Bruno Latour poses the quite Feyerabendian question “What is the recommended dose of ontological pluralism“, and he sketches out his own intellectual development in terms of an ever-increasing dose of this pluralist medecine. Feyerabend’s own development can be seen in similar terms but with a slightly different order in the stages he traverses.
Like Latour, Feyerabend went through many stages and understandings of pluralism. In each new step he realised that he had been maintaining some abstract presupposition that needed to be jettisoned. He held in horror the idealist or structuralist relativism (recently repackaged and sold under the name of “correlationism” by those who wish to cultivate a false originality based on historical ignorance) that maintains that we are each walled up inside our own tradition and incapable of communicating with those in other traditions, or even of understanding them.
Feyerabend thought that this relativist perspective presupposed an unrealistic vision of the diversity of opinions and ideas, and that it presupposed both more structure and more inflexibility than real life contained. According to Feyerabend our “structures” are not univocal, hermetically sealed, cut off from each other, but porous or permeable, being constructed out of fluid and ambiguous terms. For example Feyerabend says explicitly that there is no “culturally authentic” murder. Some things are just inacceptable, and must not be tolerated.
One way of expressing the need to combine pluralism with the openness and porosity of conceptual structures was his affirmation that “one culture is potentially all cultures”.
Feyerabend’s big enemy was anti-human abstractions that authorise us to lie, kill, and enslave in the name of some abstract principle dogmatically held and inhumanely applied. He recommended pluralism as a protective mechanism, not as a principle that would allow us to tolerate the inhuman treatment of others as long as it was justified by some narrow “worldview”.
He was against the merely semantic interpretation of theories that produce seemingly insuperable obstacles to comprehension and to interaction between them. He pointed out that in practice such obstacles were not decisive, and that the boundaries that they traced were crossed constantly without causing trouble, and often without even being noticed.
Ontological pluralism is no abstract a priori principle, but is requireded by epistemological honesty. Feyerabend gives us a rich testimony to the pursuit of such honesty in the various editions of his AGAINST METHOD, culminating in the 4th edition, which bears traces of all the previous stages. Epistemological honesty led Feyerabend to espouse pluralism for Popperian reasons, i.e. for increased testability of our theories. That same honesty led him to see from his conversations with von Weizsacker that such pluralism elevated to a universal principle would disqualify much of science, so he made it into a rule of thumb instead, and called himself an “epistemological anarchist”.
Epistemological honesty does not just apply inside science, so when he was confronted with people belonging to other knowledge traditions Feyerabend realised that even this flexible anarchistic approach needed to be supplemented by “relativism”. Unfortunately, the attempt to produce a coherent formulation of this relativism led to so many problems that to save what is good in the idea (namely, that more than one hypothesis or tradition can be viable) and to exclude the various erroneous interpretations (nothing is true, every belief is just as valid as any other) he moved on to ontological pluralism.

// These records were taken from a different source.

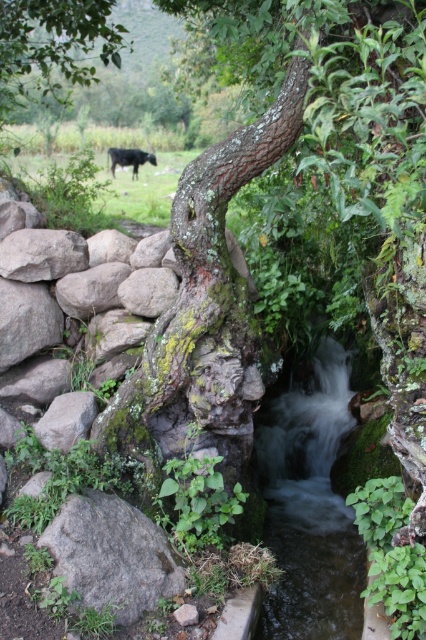
Question: Which point is farther to the camera?

Choices:
 (A) (173, 230)
 (B) (294, 568)
 (C) (161, 538)

Answer: (B)

Question: Observing the image, what is the correct spatial positioning of clear water stream at center in reference to gray rough rock at lower left?

Choices:
 (A) left
 (B) right

Answer: (B)

Question: Does green mossy rock at lower left appear over black glossy cow at center?

Choices:
 (A) yes
 (B) no

Answer: (B)

Question: Among these objects, which one is farthest from the camera?

Choices:
 (A) lichen-covered bark tree trunk at center
 (B) black glossy cow at center
 (C) green mossy rock at lower left
 (D) clear water stream at center

Answer: (B)

Question: Which point is farther to the camera?

Choices:
 (A) (149, 525)
 (B) (207, 214)
 (C) (77, 403)

Answer: (C)

Question: From the image, what is the correct spatial relationship of clear water stream at center in relation to green mossy rock at lower left?

Choices:
 (A) left
 (B) right

Answer: (B)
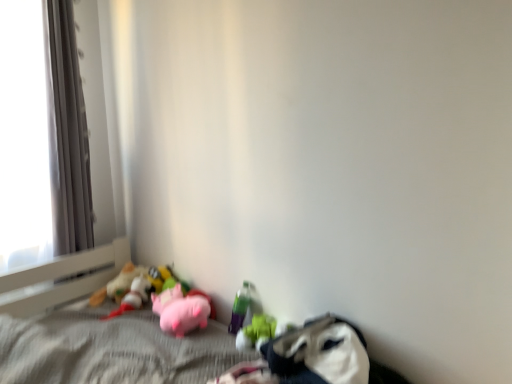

Paul Feyerabend is most often associated with a purely destructive criticism resulting in an anarchism that flouts every rule and to a relativism that treats all opinions as equal. This negative stereotype is based on ignorance and rumour rather than on any real engagement with his texts. Feyerabend’s work from beginning to end is concerned with problems of ontology and realism, culminating in the outlines of a sophisticated form of pluralist realism.
The still largely unknown ontological turn taken by Feyerabend’s work in the last decade of his life was based on seven strands of argument: ontological realism, the ineffability of Being, the viability of a plurality of persectives, the historical (or diachronic) approach, cosmological criticism, the quantum analogy (complementarity), and the primacy of democracy.